▶ [About this exercise]
Write out nothing except the lines running from the one containing "right shoulder: (865, 575, 6)" to the last line of the data, exactly as they stand.

▶ [Supplied entries]
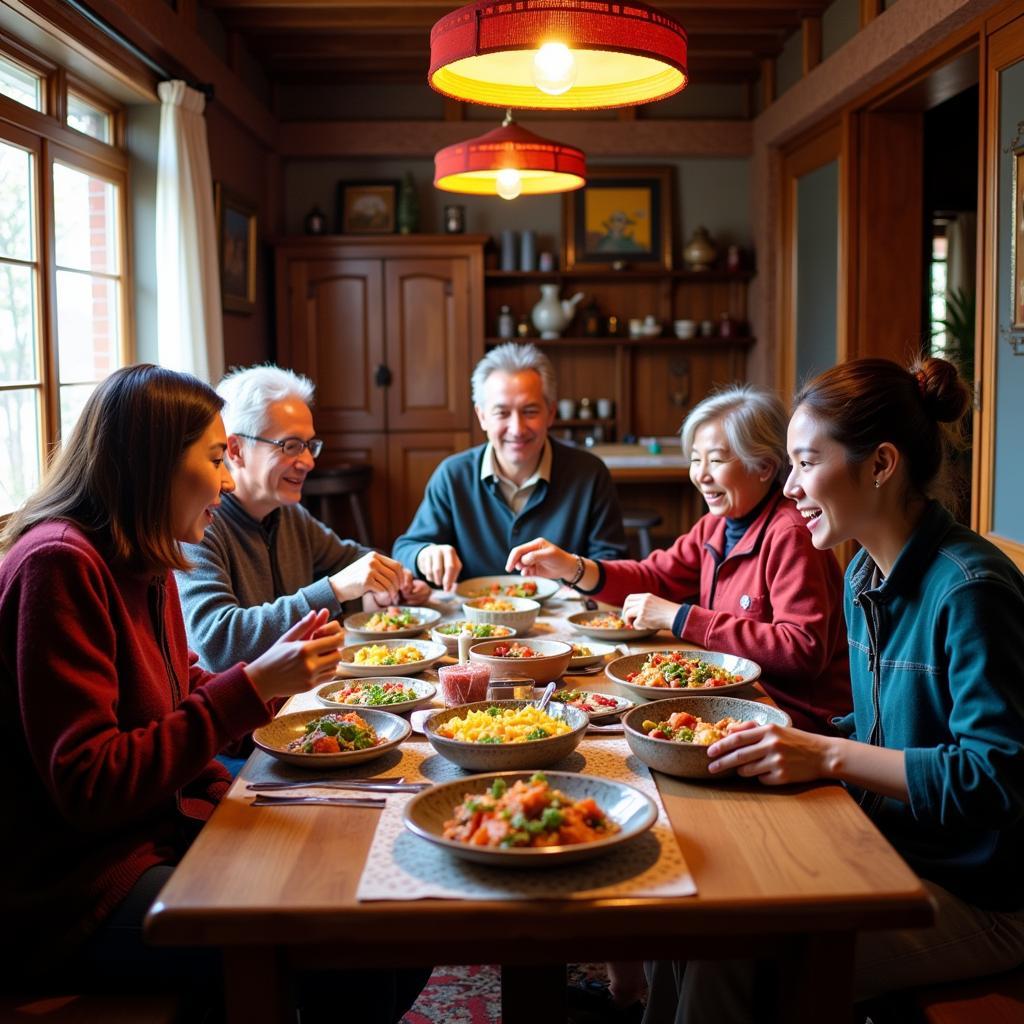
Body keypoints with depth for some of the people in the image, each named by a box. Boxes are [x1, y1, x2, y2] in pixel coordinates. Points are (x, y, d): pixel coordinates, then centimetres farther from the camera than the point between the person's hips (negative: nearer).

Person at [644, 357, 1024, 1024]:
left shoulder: (970, 588, -21)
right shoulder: (865, 575, 6)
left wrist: (829, 755, -25)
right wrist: (796, 743, -1)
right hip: (888, 854, 8)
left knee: (727, 951, -19)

▶ [Response below]
right shoulder: (865, 575, 6)
left wrist: (829, 755, -25)
right wrist: (796, 743, -1)
right hip: (888, 854, 8)
left knee: (727, 951, -19)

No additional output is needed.